Although only 30% of the film's coloring is completed and parts are still being sketched, the Walt Disney Co. is using two of its big holiday films to showcase a unique trailer for "The Lion King," an animated movie that won't even be out until next summer.
Instead of the usual type of trailer that previews a coming attraction by culling excerpts from a film, Disney has chosen to air the opening 4 minutes and 14 seconds of "The Lion King," which includes an Elton John-Tim Rice song called "The Circle of Life."
"It's the first time that we've ever done anything like this," said Dick Cook, president of Buena Vista Pictures Distribution. "We were all so taken by the beauty and majesty of this piece that we felt like it was probably one of the best four minutes of film that we've seen."
The "featurette," as it is being called, has been screening prior to Disney's "The Three Musketeers" and will also be shown prior to "Sister Act 2" (from Disney's Touchstone division) throughout the holidays.
All studios use the holidays as a key time to show trailers to generate audience interest in films that won't be seen until far off in the future. Warner Bros., for instance, plans holiday trailers for its two big summer movies, "Wyatt Earp" (Kevin Costner) and "Maverick" (Mel Gibson, Jodie Foster), while 20th Century Fox is showing a trailer in front of "Mrs. Doubtfire" for next summer's John Hughes film "Baby's Day Out."

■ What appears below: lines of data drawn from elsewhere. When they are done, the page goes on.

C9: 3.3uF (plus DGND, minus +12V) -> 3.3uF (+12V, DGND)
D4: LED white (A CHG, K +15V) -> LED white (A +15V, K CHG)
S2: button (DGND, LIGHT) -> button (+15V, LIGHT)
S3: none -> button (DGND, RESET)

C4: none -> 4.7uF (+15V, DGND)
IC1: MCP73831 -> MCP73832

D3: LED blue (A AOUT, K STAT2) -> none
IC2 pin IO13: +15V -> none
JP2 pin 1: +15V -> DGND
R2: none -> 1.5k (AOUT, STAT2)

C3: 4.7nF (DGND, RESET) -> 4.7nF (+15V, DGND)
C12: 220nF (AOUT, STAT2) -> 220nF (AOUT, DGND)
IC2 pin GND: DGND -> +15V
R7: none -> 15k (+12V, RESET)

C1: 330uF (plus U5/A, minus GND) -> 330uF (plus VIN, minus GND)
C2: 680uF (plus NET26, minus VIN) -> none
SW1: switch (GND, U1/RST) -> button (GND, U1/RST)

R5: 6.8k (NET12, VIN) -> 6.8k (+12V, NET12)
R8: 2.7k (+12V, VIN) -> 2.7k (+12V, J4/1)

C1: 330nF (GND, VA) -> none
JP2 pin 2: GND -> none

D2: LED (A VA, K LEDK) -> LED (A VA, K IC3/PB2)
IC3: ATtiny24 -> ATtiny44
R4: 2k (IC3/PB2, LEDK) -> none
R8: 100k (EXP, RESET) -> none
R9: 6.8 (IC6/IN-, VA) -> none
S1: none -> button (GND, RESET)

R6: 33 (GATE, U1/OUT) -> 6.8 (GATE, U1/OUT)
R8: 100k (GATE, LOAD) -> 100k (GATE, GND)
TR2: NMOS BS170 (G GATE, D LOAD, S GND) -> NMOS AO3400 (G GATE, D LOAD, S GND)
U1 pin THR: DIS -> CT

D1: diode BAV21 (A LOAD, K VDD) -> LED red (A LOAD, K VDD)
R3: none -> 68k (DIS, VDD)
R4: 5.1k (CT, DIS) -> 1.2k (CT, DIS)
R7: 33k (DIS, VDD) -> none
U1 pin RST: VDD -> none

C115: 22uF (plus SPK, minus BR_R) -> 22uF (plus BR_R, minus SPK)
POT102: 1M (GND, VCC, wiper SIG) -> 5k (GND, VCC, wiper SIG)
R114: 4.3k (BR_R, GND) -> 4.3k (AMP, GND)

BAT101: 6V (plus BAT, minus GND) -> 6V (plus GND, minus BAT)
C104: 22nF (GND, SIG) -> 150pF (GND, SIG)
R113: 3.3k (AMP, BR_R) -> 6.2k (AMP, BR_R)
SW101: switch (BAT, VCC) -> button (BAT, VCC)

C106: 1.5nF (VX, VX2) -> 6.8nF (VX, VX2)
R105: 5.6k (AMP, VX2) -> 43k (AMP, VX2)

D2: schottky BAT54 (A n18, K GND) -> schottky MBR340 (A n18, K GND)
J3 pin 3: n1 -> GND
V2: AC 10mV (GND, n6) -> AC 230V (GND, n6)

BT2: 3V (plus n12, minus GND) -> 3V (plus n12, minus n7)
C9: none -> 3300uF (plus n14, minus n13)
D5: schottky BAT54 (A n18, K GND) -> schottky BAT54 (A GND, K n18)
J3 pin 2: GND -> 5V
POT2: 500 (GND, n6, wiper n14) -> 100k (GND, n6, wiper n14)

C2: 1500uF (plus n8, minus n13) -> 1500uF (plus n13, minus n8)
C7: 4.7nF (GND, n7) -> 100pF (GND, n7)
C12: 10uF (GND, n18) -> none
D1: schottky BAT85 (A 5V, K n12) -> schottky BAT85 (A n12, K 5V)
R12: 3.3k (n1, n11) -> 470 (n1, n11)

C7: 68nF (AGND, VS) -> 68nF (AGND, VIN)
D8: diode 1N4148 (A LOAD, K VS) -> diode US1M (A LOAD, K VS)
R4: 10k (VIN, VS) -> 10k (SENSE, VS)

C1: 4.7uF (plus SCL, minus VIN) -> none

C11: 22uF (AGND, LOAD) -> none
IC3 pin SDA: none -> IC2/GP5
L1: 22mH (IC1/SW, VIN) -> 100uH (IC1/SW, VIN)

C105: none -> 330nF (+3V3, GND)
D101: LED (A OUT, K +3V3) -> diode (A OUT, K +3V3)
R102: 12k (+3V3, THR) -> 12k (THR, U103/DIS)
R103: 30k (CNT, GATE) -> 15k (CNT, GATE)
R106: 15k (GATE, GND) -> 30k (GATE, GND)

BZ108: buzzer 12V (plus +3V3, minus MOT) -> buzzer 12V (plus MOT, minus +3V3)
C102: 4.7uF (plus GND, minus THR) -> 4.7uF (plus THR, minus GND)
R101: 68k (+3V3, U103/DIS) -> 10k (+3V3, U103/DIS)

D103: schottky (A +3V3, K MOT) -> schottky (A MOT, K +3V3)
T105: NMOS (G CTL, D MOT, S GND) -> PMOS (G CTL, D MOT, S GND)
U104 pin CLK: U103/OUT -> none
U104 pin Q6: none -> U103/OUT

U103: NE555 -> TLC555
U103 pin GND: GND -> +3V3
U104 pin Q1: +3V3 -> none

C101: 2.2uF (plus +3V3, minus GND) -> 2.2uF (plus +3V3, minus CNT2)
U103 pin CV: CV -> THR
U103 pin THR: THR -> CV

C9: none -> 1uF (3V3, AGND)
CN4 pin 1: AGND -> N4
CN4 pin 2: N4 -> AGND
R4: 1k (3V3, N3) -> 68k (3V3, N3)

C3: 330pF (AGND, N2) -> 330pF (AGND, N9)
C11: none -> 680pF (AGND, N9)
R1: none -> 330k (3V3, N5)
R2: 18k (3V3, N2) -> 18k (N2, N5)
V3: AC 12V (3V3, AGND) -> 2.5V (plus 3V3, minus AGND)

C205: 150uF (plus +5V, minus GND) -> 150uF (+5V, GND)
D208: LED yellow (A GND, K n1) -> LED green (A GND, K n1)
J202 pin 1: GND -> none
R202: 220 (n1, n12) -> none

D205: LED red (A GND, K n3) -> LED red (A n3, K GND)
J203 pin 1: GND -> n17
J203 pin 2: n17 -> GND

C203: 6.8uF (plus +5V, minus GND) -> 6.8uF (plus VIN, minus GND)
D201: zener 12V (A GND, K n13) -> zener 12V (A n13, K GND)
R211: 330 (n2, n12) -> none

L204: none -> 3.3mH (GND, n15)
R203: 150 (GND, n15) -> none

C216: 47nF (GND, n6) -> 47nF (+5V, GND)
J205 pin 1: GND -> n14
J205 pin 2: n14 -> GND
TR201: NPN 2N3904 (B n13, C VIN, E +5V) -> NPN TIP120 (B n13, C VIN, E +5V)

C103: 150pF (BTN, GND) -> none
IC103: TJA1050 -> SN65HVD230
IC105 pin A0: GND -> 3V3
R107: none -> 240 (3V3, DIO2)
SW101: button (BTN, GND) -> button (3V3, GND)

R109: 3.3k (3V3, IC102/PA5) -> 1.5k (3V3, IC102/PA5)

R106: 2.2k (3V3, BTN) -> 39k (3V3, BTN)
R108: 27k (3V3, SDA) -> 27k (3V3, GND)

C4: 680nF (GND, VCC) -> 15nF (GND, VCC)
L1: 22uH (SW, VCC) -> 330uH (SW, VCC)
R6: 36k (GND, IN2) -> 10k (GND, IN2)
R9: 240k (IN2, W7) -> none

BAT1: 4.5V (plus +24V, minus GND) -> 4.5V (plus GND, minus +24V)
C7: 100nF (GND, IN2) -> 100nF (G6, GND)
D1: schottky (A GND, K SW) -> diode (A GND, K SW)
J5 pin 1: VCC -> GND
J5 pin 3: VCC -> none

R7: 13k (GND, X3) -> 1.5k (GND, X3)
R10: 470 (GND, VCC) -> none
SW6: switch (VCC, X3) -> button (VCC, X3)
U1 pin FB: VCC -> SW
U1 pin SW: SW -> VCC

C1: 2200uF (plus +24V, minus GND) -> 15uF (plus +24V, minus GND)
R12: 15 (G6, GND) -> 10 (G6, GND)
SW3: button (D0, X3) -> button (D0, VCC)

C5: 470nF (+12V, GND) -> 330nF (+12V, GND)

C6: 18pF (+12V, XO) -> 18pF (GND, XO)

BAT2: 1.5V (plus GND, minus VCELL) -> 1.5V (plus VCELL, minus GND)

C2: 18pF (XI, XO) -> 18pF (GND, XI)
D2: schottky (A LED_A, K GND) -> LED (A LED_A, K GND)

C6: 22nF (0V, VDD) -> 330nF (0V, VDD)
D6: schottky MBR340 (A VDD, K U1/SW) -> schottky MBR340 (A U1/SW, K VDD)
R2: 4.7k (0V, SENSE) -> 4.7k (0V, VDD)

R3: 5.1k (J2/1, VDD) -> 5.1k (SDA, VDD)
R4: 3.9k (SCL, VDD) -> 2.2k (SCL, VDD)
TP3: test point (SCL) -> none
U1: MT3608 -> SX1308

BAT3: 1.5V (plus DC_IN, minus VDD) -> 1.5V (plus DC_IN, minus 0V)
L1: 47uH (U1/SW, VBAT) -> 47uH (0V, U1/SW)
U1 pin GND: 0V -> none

But some observers say it is particularly vital for Disney to show "The Lion King" now if the film is to approach the hefty financial returns of the recent Disney hits "Beauty and the Beast" and "Aladdin."
"Aladdin," which was released last year, has grossed $217 million domestically and the 1991 hit "Beauty and the Beast" has taken in nearly $145 million at the domestic box office.
To achieve similar returns, "The Lion King" must appeal to a broad audience, not only children.
"Clearly, the audiences for 'Beauty and the Beast' and 'Aladdin' (showed they) were not kiddie movies," said one industry observer. "Those were date movies--movies that people of any age would go to just like they would other films out there.
"If you pitch something to kiddies, that is not going to be a big hit," he added. "Disney wants to make it clear that this is for general audiences, particularly young audiences, which traditionally buy the most tickets. It's an audience with money that doesn't always come to animated films in this country. We still have that awful stigma of animated films being a children's medium."
Animated films that do not attract adults are in for trouble. For example, "Once Upon a Forest" from Hanna-Barbera, which was released last June by 20th Century Fox, has taken in only $6.13 million.
In the opening sequence of "The Lion King," animals come from throughout the African plains to a spot where a proud lion and lioness have just given birth to a cub.
The scenes are dramatic in the way they depict vast herds of zebras and wildebeest running while birds soar high above the veldt.
There is one shot of a bull elephant walking toward the camera, kicking up dust and moving with the kind of weight and accurate rhythms not often depicted in animated films.
In the plot, the king is killed and the cub believes it is his fault. The cub leaves and the pride of lions come under the reign of the evil Scar. The cub grows up and must return to his rightful position.
The film is directed by Roger Allers and Robert Minkoff and is produced by Don Hahn, who produced "Beauty and the Beast." It features the voices of Whoopi Goldberg and Cheech Marin, who play hyenas; James Earl Jones, who plays Mufasa, the father lion, and Jeremy Irons as Scar, Mufasa's evil brother.